There are many ways to define a liveness probe for a Kubernetes deployment, and the best approach depends on the application's specific requirements. We recommend using the HTTP liveness probe, as this is the most common type of liveness probe, which checks if the container is alive by sending an HTTP request to a specific endpoint. Karafka provides a base listener that starts a minimal HTTP server exposing basic health information about the running process using following HTTP codes:
204
- Everything works as expected.500
- Karafka process is not behaving as expected and should be restarted.
Karafka Kubernetes liveness listener can be initialized with two important thresholds: consuming_ttl
and polling_ttl
. These thresholds are used to determine if Karafka or the user code consuming from Kafka hangs for an extended time.
If the consuming_ttl
threshold is exceeded, it suggests that the user code consuming from Kafka is taking too long. Similarly, if the polling_ttl
is exceeded, this means that the polling does not happen often enough. In both cases, when either of these thresholds is surpassed, the liveness endpoint configured in Karafka will respond with an HTTP 500 status code.

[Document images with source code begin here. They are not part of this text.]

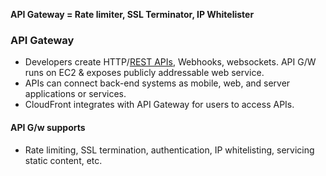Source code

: **API Gateway = Rate limiter, SSL Terminator, IP Whitelister**

### API Gateway
- Developers create HTTP/[REST APIs](/Networking/OSI-Layers/Layer-7/WebServer_WebClient_WebService/WebClient_Connecting_WebServer/REST/), Webhooks, websockets. API G/W runs on EC2 & exposes publicly addressable web service.
- APIs can connect back-end systems as mobile, web, and server applications or services.
- CloudFront integrates with API Gateway for users to access APIs.

#### API G/w supports
- Rate limiting, SSL termination, authentication, IP whitelisting, servicing static content, etc.

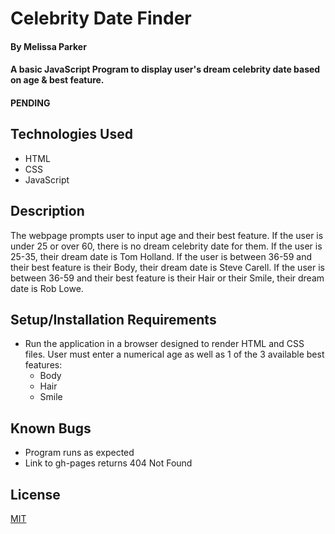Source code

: # Celebrity Date Finder

#### By Melissa Parker

#### A basic JavaScript Program to display user's dream celebrity date based on age & best feature.

#### PENDING

## Technologies Used 

* HTML
*  CSS
*  JavaScript

## Description

The webpage prompts user to input age and their best feature.  If the user is under 25 or over 60, there is no dream celebrity date for them.
If the user is 25-35, their dream date is Tom Holland.
If the user is between 36-59 and their best feature is their Body, their dream date is Steve Carell.
If the user is between 36-59 and their best feature is their Hair or their Smile, their dream date is Rob Lowe.

## Setup/Installation Requirements

* Run the application in a browser designed to render HTML and CSS files.  User must enter a numerical age as well as 1 of the 3 available best features:
  * Body
  * Hair
  * Smile

## Known Bugs

* Program runs as expected
* Link to gh-pages returns 404 Not Found

## License

[MIT](https://choosealicense.com/licenses/mit/)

This configuration allows you to handle scenarios where Karafka hangs, or the user code consuming from Kafka becomes unresponsive. By setting appropriate values for consuming_ttl
and polling_ttl
, you can tailor the liveness probe to detect and handle these situations effectively.
Below you can find an example of how to require, configure and connect the liveness HTTP listener.
- Put following code at the end of your
karafka.rb
file:
require 'karafka/instrumentation/vendors/kubernetes/liveness_listener'
listener = ::Karafka::Instrumentation::Vendors::Kubernetes::LivenessListener.new(
# If hostname not specified or nil, will bind to all the interfaces
hostname: '192.168.1.100',
port: 3000,
# Make sure polling happens at least once every 5 minutes
polling_ttl: 300_000,
# Make sure that consuming does not hang and does not take more than 1 minute
consuming_ttl: 60_000
)
Karafka.monitor.subscribe(listener)
- Expand your deployment spec with the following
livenessProbe
section:
livenessProbe:
httpGet:
path: /
port: 3000
initialDelaySeconds: 30
periodSeconds: 10
timeoutSeconds: 5
The provided liveness listener is a generic implementation designed to handle common scenarios. However, it may not address all cases specific to your application's requirements. Fortunately, the listener serves as a solid foundation that can be customized and extended to create a more complex and tailored solution.
By using the provided listener as a starting point, you can have the flexibility to build your liveness probe that accommodates your unique needs. This can involve adding additional checks, implementing custom logic, or integrating with other monitoring systems to create a more comprehensive and sophisticated liveness solution.
The Liveness listener is configured to associate itself with any process incorporating the karafka.rb
in your container. This implies that if you intend to run a separate process like rails console
within an active container, the listener will attempt to associate with a port already in use, leading to an error. You should utilize an environment variable to run extra processes within your Kubernetes pods. For instance, consider using KARAFKA_LIVENESS=true
coupled with conditional binding:
require 'karafka/instrumentation/vendors/kubernetes/liveness_listener'
listener = ::Karafka::Instrumentation::Vendors::Kubernetes::LivenessListener.new(
# config goes here...
)
# Bind only in the main Karafka process inside a pod
if ENV['KARAFKA_LIVENESS'] == true
Karafka.monitor.subscribe(listener)
end
Simultaneously, you might want to initiate the previously mentioned rails console
with this value set to false:
# Within same pod
KARAFKA_LIVENESS=false bundle exec rails console
This way, you can ensure that the Liveness listener doesn't interfere with other processes.